In support of the accusation that Police planned to murder him, the Kelly legend claims that the police left Mansfield in secret and in disguise, that they were heavily armed and took ‘body straps’, custom made long leather straps whose only purpose was to simplify the transport of corpses. In fact, none of these allegations withstands careful scrutiny.

 

When they left early that morning, police were not in disguise, they were simply wearing ordinary clothes. It was not unusual on country patrol to wear ordinary clothes rather than police uniform because costly repairs and replacement of their uniforms was something many police could ill afford. But was it a ‘secret’ mission? – only in the sense that its always been routine for police to avoid as far as possible telegraphing to suspects when and where they are going to be trying to locate them – there was nothing sinister about the early morning departure, or not being in uniform.

 

The popular ‘body straps’ theory originated with Ian Jones about fifty years ago, when he claimed to have seen a document recording the existence of these straps in 1934. He didn’t see them himself, and nobody else has ever mentioned them or claimed to have seen them, either before or after 1934. They were certainly never listed as being part of the search party’s kit, all of which, apart from guns and ammunition was said to have been destroyed by the Kelly gang when they set fire to everything after the police had been murdered. Effectively, Ian Jones has asserted as fact an improbable and unsupported piece of oral history, something which he once cautioned others against doing, saying that if all the old weapons that their owners claimed had once belonged to the Kelly Gang were put in a pile, it would be a pile “as big as those two projectors” (in the middle of the lecture theatre). Remarkably, in an overlooked comment made by Jones himself at the 1993 ‘Man and Myth’ Kelly Symposium, Jones said this :  “Theres no evidence that they actually ever took them”  As I’ve said many time before, claims made without evidence can be dismissed without evidence.

▸ **Goals**:
[a] According to the passage on the Kelly legend, why was it common for police on country patrol to wear ordinary clothes?
[b] Carry on the passage about the Kelly legend's claims against the police, starting right after its final sentence.
The lines below the text have no connection to it.

▸ **Raw data**:
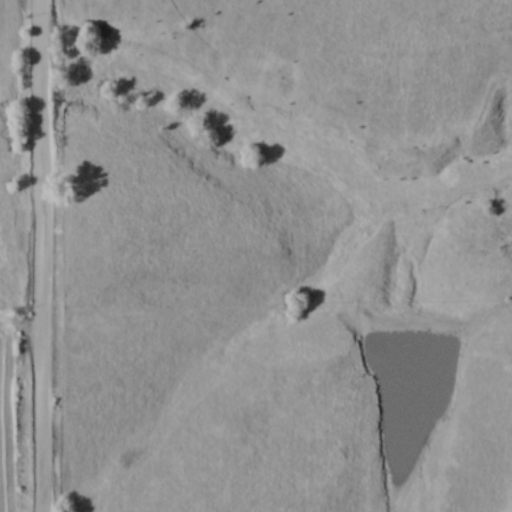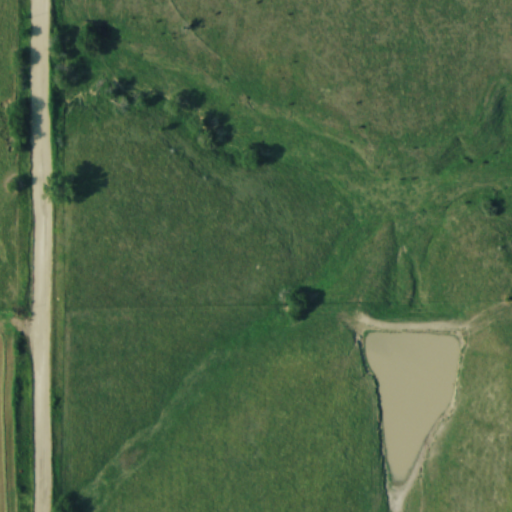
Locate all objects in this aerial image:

▸ **Solved problems**:
[a] Many police could ill afford the costly repairs and replacement of their uniforms.

[b]
The claim about the police being heavily armed was nowhere more graphically, nor more inaccurately illustrated than by Professor John McQuilton on the ABC ‘Outlawed’ documentary, (HERE) where at the 52 minute mark he stands beside a packhorse laden with six Martini-Henry rifles, describing them as ‘state of the art in modern weaponry’ and ‘a clear indication that the police meant business’. In fact, in addition to their usual standard issue revolvers the police took only two additional firearms. One was a shotgun – borrowed from the Mansfield Vicar – so they could kill game for food, and the other was a Spencer rifle, not a ‘state of the art’ Martini-Henry. A single additional rifle among four does not by any means render the police patrol ‘heavily armed’.

 

The police set up their camp beside Stringybark Creek, not realising the Kelly Camp was barely a mile away. If they had known, Scanlan and Kennedy probably wouldn’t have left McIntyre and Lonigan alone at the camp while they went on patrol the next day, and McIntyre certainly wouldn’t have been shooting at parrots, alerting the Kellys to their presence.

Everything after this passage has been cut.